Heat dissipation device for a converter for a vehicle, power converter, electric axle drive, vehicle and method for producing a heat dissipation device
Abstract
A cooling device for a power converter for a vehicle includes a heat sink having a heat discharging structure on a first side for discharging heat acting on the heat sink, and a connecting surface on the second side opposite the first side for absorbing heat from a semiconductor connected to the connecting surface, wherein the semiconductor has a discharge surface for discharging heat to the connecting surface, and an insulating layer having a polymer with ceramic particles that is located between the connecting surface on the heat sink and the discharge surface on the semiconductor, and is designed to mechanically and thermally connect the heat sink to the semiconductor and to insulate them from one another.
Claims
exact text as granted — not AI-modified1 . A cooling device for a power converter for a vehicle, comprising:
a heat sink comprising a heat discharging structure on a first side for discharging heat acting on the heat sink, and a connecting surface on a second side opposite the first side for absorbing heat from a semiconductor connected to the connecting surface; the semiconductor comprising a discharge surface for discharging heat to the connecting surface; and an insulating layer comprising a polymer with ceramic particles located between the connecting surface on the heat sink and the discharge surface on the semiconductor, wherein the insulating layer is designed to mechanically and thermally connect the heat sink to the semiconductor and to insulate them from one another.

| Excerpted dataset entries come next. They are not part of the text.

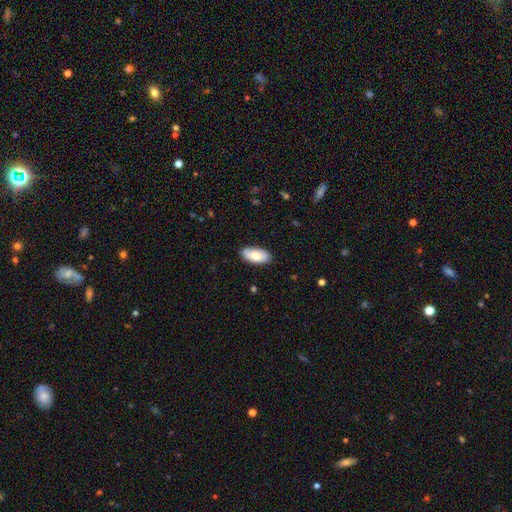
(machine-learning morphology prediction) type=smooth (76%); roundness=in between (92%); merging=none (84%).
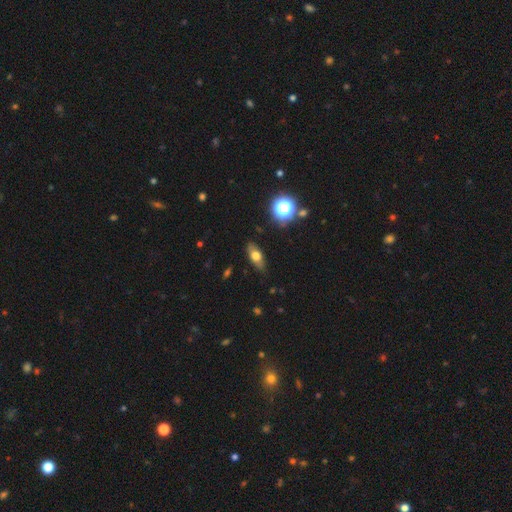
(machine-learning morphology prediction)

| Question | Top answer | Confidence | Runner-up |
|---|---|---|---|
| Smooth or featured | smooth | 63% | featured or disk (26%) |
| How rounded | in between | 76% | cigar-shaped (15%) |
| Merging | none | 84% | minor disturbance (12%) |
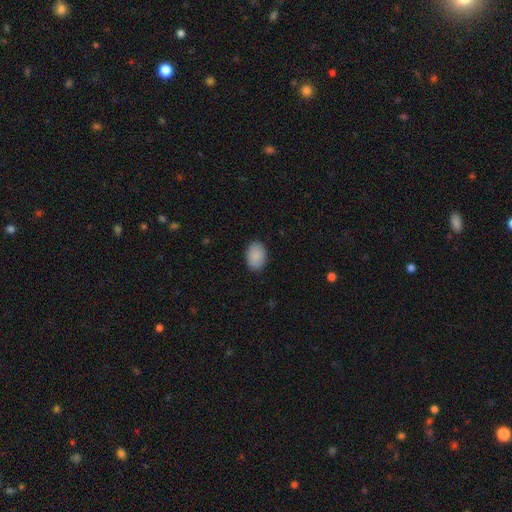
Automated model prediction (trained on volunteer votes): Overall: smooth (89%). How rounded: in between (81%). Merging: none (89%).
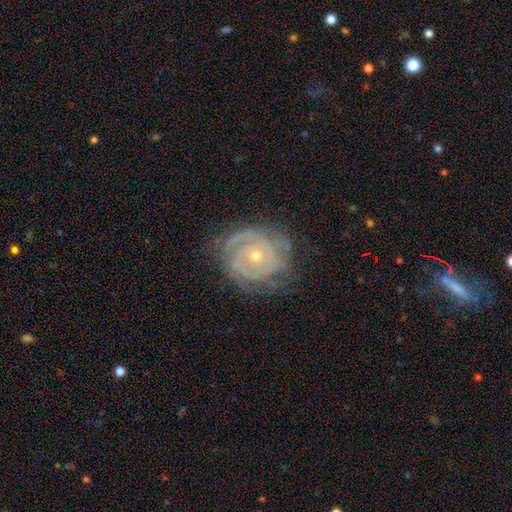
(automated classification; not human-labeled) This is clearly a featured or disk galaxy (86%). It is clearly not viewed edge-on (97%). Bar: likely no (78%). Spiral arm pattern: clearly yes (95%). Spiral arm count: marginally 2 (33%). Spiral winding: likely tight (77%). Central bulge: likely small (64%). Merging: likely none (73%).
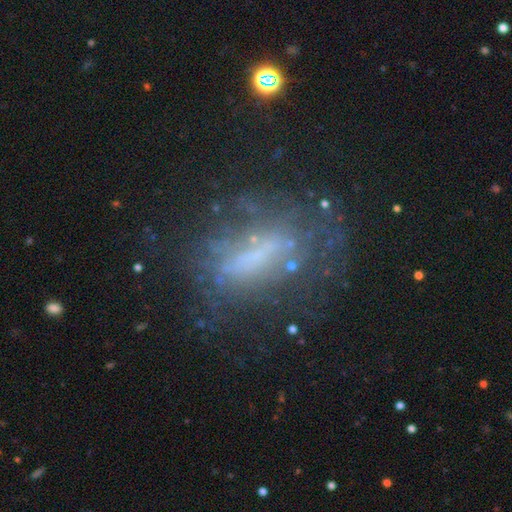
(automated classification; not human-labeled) The model was most divided on "smooth or featured": featured or disk: 50%, smooth: 31%, star or artifact: 19%. More confident: merging — none (55%).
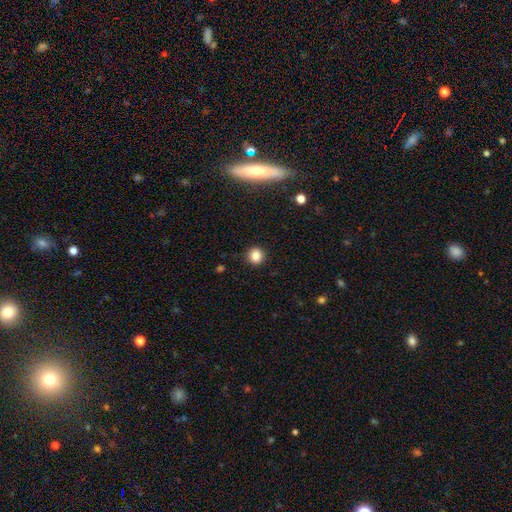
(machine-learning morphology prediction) This appears to be a smooth galaxy with no disk features (83%) that is round (88%). Merging: none (90%).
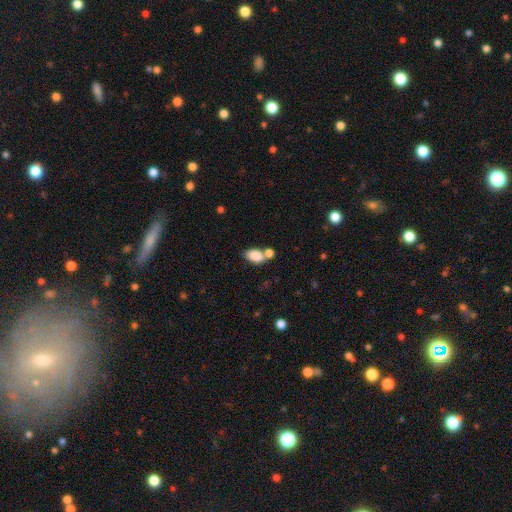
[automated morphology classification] Smooth or featured: smooth — 85% (star or artifact — 8%)
How rounded: in between — 91% (round — 8%)
Merging: none — 45% (merger — 39%)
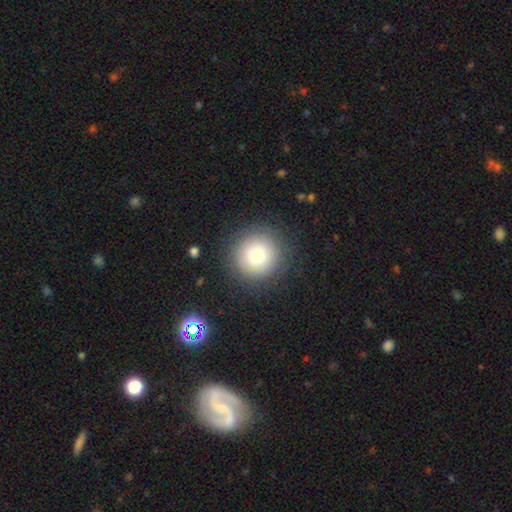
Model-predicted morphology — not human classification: Smooth or featured? smooth (81%)
How rounded? round (95%)
Merging? none (86%)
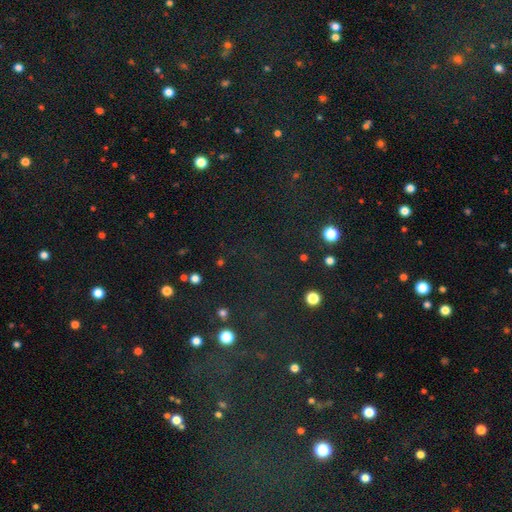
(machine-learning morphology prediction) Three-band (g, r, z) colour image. It shows a star or artifact, not a galaxy (79%).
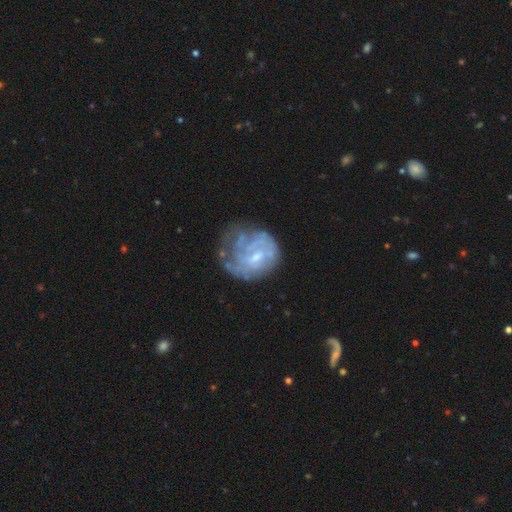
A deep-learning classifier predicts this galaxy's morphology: Q: Smooth or featured?
A: featured or disk (69%); runner-up: smooth (23%)
Q: Edge-on disk?
A: no (98%); runner-up: yes (2%)
Q: Bar?
A: no (48%); runner-up: weak (45%)
Q: Spiral arms?
A: yes (64%); runner-up: no (36%)
Q: Bulge size?
A: small (56%); runner-up: moderate (26%)
Q: Merging?
A: none (43%); runner-up: major disturbance (27%)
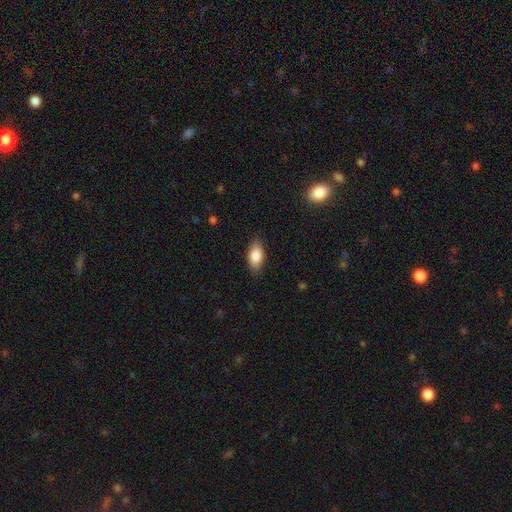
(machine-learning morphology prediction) This is clearly a smooth galaxy (83%). How rounded: clearly in between (90%). Merging: clearly none (86%).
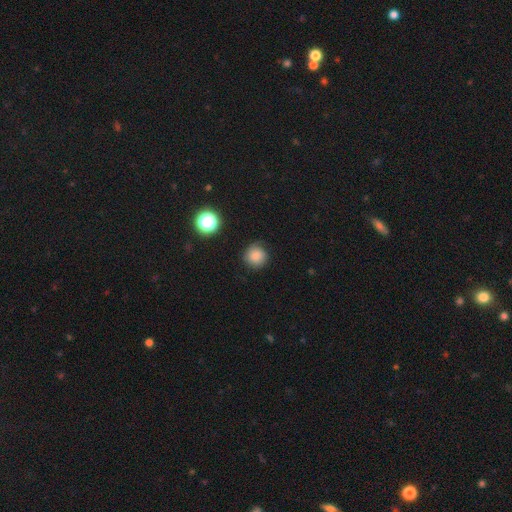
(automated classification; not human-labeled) Smooth or featured: smooth — 82% (star or artifact — 12%)
How rounded: round — 93% (in between — 6%)
Merging: none — 81% (minor disturbance — 14%)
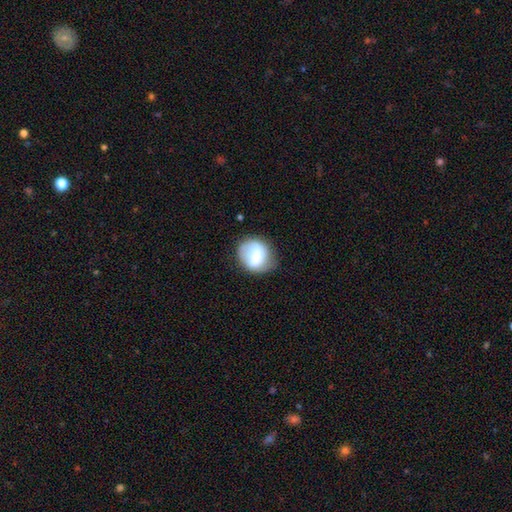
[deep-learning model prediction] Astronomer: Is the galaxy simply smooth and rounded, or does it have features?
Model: smooth — 65%.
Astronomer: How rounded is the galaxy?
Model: round — 70%.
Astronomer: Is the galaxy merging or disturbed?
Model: none — 58%.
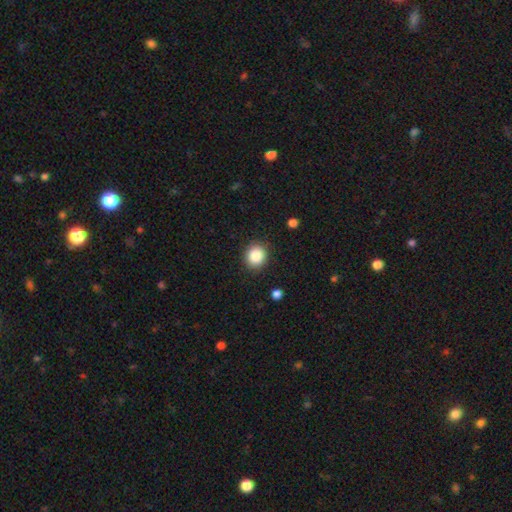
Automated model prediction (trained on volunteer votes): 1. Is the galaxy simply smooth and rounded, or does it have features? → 87% smooth, 9% star or artifact, 4% featured or disk.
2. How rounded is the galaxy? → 82% round, 17% in between, 1% cigar-shaped.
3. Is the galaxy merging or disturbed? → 89% none, 7% minor disturbance, 2% major disturbance, 1% merger.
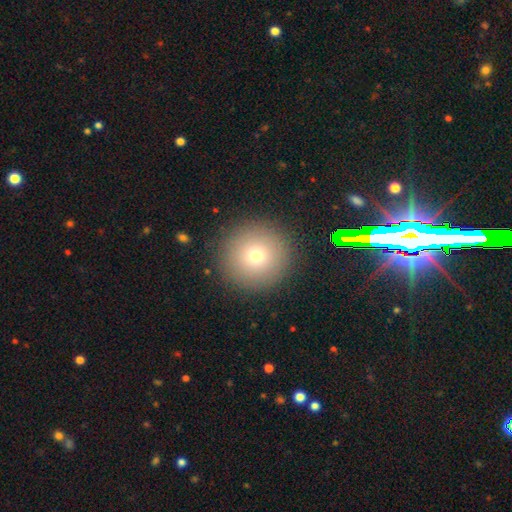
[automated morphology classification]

2 . The cooling device according to claim 1 , wherein the insulating layer is materially bonded to the connecting surface and the discharge surface.
3 . The cooling device according to claim 1 , wherein the insulating layer has ceramic particles embedded in or applied to the polymer.
4 . The cooling device according to claim 1 , wherein the semiconductor is a potted electronic component.
5 . The cooling device according to claim 1 , comprising:
at least one further semiconductor that has a second discharge surface for placing the second semiconductor on the connecting surface, wherein the insulating layer and/or a second insulating layer, which also has a polymer with ceramic particles, is placed between the connecting surface and the second discharge surface on the second semiconductor to mechanically and thermally connect the heat sink and the second semiconductor and electrically insulate them from one another.
6 . The cooling device according to claim 1 , wherein the heat sink comprises a metal.
7 . The cooling device according to claim 6 , wherein the metal comprises copper or aluminum.
8 . A power converter comprising the cooling device according to claim 1 .
9 . The power converter according to claim 8 , wherein the power converter comprises an inverter.
10 . The power converter according to claim 8 , comprising:
a housing, wherein the cooling device is thermally and/or mechanically coupled to the housing.
11 . The power converter according to claim 8 , comprising:
a housing, wherein the connecting surface of the heat sink is flush with an outer wall of the housing.
12 . An electric axle drive for a motor vehicle, comprising:
at least one electric machine; a transmission; and a power converter according to claim 8 .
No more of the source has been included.